Defensive Recommendations

• Apply the upstream patch series (two revisions on lore.kernel.org in April 2026). Anything carrying the QAIC driver below the fixed version is exploitable; the bug doesn’t care whether real hardware is present.
• Audit your custom mmap handlers for the same pattern: any driver that walks a scatter-gather table or a list of buffer pages and calls remap_pfn_range in a loop should explicitly clamp the running offset against vma->vm_end - vma->vm_start before each iteration. Do not rely on remap_pfn_range alone to catch the overshoot.
• Restrict access to /dev/accel/* on multi-tenant systems. On servers without legitimate QAIC users, the device nodes should not be present in the namespace at all; on systems that do use them, scope access through device cgroups and seccomp policy so non-trusted code cannot reach the ioctls.
• Enable CONFIG_SLAB_FREELIST_HARDENED, CONFIG_SLAB_FREELIST_RANDOM, and CONFIG_RANDOMIZE_KSTACK_OFFSET on production kernels. None of these stop a page-level UAF in itself, but they make the reclaim spray noisier and lift the exploit’s engineering cost.
• Audit other accelerator drivers in drivers/accel/ for the same pattern. QAIC is the case study; the structural mistake (walk SGT, call remap_pfn_range, never clamp against the VMA) is generic to anything that exposes a GEM-style buffer object through a DRM mmap path.
• For kernel hardening teams: consider whether the device-mapping path inside remap_pfn_range should refuse out-of-VMA writes outright. The current behaviour — that drivers are responsible for clamping — is sharp-edged enough that it produces this bug class repeatedly.
• For EDR/HIDS: a sudden burst of fresh pipes (pipe(2)) followed by F_SETPIPE_SZ growth on a process that just touched /dev/accel/* ioctls is a strong telltale of an exploit attempting a page-UAF reclaim. The pattern is not unique to QAIC but is a useful signal in general.
• Track CVE-less kernel bug reports. The QAIC bug ships without a CVE because the disclosure path went straight to lore with a patch; correlating Lukas Maar’s blog and similar individual disclosures into a tracking list is the practical workaround.

Conclusion

The QAIC page-UAF is a textbook example of how thin the margin is between a correct custom mmap handler and a kernel-mode arbitrary read/write primitive. The bug is a missing bound check inside a four-line loop; the consequence is a stale userspace mapping that turns into pipe_buffer-backed physical memory access the moment a reclaim spray succeeds.
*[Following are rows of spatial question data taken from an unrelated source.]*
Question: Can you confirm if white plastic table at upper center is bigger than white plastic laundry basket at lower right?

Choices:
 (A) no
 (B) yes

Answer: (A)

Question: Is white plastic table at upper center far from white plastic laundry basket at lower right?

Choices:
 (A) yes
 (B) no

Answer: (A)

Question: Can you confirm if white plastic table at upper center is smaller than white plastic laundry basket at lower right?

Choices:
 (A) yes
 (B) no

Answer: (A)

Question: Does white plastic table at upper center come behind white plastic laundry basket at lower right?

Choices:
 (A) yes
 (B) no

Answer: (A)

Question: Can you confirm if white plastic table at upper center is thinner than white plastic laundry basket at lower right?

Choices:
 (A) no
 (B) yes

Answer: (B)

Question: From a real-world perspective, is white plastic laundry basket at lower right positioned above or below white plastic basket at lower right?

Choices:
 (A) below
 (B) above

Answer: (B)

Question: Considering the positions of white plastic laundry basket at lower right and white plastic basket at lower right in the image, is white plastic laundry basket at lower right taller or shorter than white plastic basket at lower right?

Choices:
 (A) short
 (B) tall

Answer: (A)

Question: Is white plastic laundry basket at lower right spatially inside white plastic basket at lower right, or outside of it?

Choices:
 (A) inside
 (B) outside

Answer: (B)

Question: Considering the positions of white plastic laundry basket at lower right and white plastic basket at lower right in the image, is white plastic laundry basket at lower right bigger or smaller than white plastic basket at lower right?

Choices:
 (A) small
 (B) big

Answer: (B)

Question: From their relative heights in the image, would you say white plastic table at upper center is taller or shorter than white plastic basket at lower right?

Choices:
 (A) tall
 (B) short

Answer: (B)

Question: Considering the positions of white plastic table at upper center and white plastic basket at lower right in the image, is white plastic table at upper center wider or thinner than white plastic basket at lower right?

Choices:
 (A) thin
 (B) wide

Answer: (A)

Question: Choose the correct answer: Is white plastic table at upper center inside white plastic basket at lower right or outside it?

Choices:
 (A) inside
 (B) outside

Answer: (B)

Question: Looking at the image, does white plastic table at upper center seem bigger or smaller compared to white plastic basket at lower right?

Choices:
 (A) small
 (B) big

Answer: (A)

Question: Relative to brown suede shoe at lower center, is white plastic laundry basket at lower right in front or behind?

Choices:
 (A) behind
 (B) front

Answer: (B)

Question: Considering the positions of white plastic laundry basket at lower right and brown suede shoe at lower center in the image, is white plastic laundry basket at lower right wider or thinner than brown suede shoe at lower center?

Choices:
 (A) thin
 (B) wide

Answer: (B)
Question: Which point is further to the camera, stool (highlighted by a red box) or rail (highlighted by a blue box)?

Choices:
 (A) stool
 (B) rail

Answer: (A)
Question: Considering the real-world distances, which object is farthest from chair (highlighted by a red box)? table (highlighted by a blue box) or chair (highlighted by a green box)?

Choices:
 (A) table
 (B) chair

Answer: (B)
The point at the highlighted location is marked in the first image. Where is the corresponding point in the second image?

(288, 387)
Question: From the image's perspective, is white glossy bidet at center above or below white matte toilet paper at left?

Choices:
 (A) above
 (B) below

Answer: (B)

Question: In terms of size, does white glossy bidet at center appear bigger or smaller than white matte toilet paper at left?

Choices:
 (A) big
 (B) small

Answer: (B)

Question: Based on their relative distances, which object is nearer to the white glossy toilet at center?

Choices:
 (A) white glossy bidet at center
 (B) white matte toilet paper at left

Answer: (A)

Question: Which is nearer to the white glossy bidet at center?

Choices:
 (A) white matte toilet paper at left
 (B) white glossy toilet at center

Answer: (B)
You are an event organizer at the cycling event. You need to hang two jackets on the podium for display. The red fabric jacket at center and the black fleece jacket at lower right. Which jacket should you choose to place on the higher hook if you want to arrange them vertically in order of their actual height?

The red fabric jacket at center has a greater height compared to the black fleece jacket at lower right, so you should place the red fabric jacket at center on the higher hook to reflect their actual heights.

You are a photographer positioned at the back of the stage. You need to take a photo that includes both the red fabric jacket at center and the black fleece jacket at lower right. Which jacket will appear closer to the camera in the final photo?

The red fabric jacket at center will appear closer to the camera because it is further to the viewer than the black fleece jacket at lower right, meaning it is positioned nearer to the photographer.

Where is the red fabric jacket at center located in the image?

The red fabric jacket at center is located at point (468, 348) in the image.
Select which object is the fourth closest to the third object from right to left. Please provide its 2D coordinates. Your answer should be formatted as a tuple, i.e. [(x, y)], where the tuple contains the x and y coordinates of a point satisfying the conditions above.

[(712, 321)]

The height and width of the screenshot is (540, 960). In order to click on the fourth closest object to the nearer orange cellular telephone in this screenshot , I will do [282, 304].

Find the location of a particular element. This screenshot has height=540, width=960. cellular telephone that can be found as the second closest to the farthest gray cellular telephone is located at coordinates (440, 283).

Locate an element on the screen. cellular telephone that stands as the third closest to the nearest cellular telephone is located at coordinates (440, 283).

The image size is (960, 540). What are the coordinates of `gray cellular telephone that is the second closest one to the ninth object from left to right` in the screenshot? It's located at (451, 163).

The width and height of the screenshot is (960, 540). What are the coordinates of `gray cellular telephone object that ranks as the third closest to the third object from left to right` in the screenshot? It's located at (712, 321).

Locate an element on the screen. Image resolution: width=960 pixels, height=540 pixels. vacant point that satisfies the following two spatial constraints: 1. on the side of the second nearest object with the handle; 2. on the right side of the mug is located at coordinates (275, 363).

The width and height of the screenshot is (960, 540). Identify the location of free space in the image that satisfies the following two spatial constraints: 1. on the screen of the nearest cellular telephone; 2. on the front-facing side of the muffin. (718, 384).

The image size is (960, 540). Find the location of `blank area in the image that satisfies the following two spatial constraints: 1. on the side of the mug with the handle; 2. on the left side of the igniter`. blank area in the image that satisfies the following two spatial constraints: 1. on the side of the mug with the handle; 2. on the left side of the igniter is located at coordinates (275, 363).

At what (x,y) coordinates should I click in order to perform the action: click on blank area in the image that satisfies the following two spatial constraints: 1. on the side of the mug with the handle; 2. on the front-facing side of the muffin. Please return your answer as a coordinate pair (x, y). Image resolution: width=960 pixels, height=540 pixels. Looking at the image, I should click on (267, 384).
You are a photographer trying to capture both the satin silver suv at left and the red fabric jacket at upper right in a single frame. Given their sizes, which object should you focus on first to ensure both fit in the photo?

Lukas Maar’s post is worth reading both as a clean exploit walkthrough and as a reminder to anyone writing driver-side mmap code: remap_pfn_range doesn’t check VMA bounds for you, and any code path that loops over a buffer list has to do it itself.

Original text: “Privilege Escalation via a Page Use-After-Free in Qualcomm’s AI Accelerator Linux Kernel Driver” by Lukas Maar.